Joint Northumbria University and Newcastle University UCU Press Release

Joint Northumbria University and Newcastle University UCU Press Release, 15 October 2020

 

With a record attendance of close to 300, a branch meeting of Newcastle University UCU (14 October 2020) registered its failure to agree with Newcastle University that the campus was ‘Covid safe and secure,’ as university management insist. This follows on from a similar decision by Northumbria University UCU the previous week, which included a vote of no confidence in their University Executive and Vice Chancellor, and a call for him to resign.

 

Both universities have registered huge numbers of infections since the return of students to campus, demonstrating that claims of a safe campus are untrue.

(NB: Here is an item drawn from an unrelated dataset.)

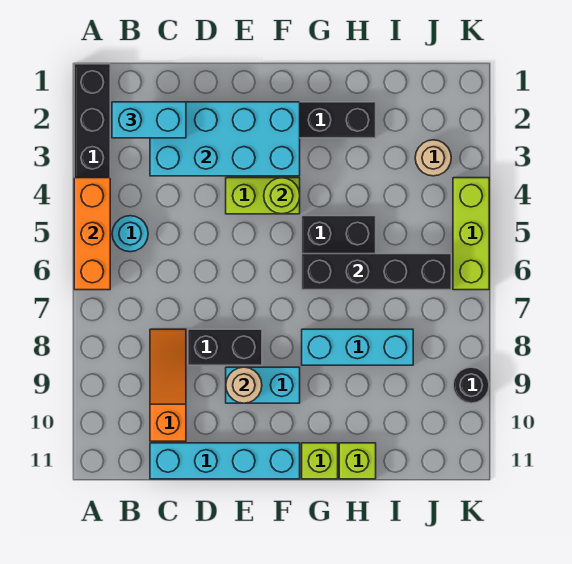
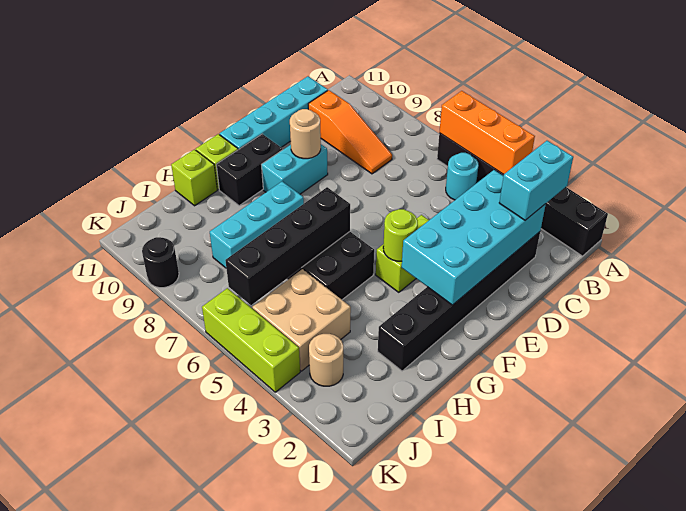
black 1x2 brick [188,329,262,365] -> black 1x2 brick moved to [216,134,283,206]
none -> tan 2x2 brick [252,269,351,371]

Both branches deemed the university risk assessments not to be ‘suitable and sufficient’. The Newcastle University UCU branch meeting voted strongly in favour of a ‘failure to agree’, and, if necessary, for industrial action to ensure the safety of its members and students. Members registered serious concerns about vulnerable colleagues and the coercion of staff back to campus.

 

These decisions come after the revelation earlier this week that the government’s Scientific Advisory Group for Emergencies, on 21 September 2020, had advised ‘[a]ll university and college teaching to be online unless face-to-face teaching is absolutely essential.’ Such measures, SAGE estimated, would make a significant difference to the r number. The government’s decision to press ahead regardless has resulted in infection rate spikes across the country in university towns and cities.

 

The move to Department for Education Tier 3 status on the part of both Newcastle University and Northumbria University, which means most teaching will move online, is a recognition of the very serious situation and the dangerous number of infections reported last week. This change may result in a short-term dip in infections on campus, but this would show that reducing face-to-face teaching reduces transmission.

 

As things stand, because face-to-face teaching at both universities can resume at the end of October, this hiatus simply postpones the threat to staff and student safety. With high and rising infection rates, inadequate testing and tracing, and lack of guarantees for vulnerable staff, both branches are determined to protect staff, students, and our wider community, by challenging the complacent idea that these campuses are Covid safe.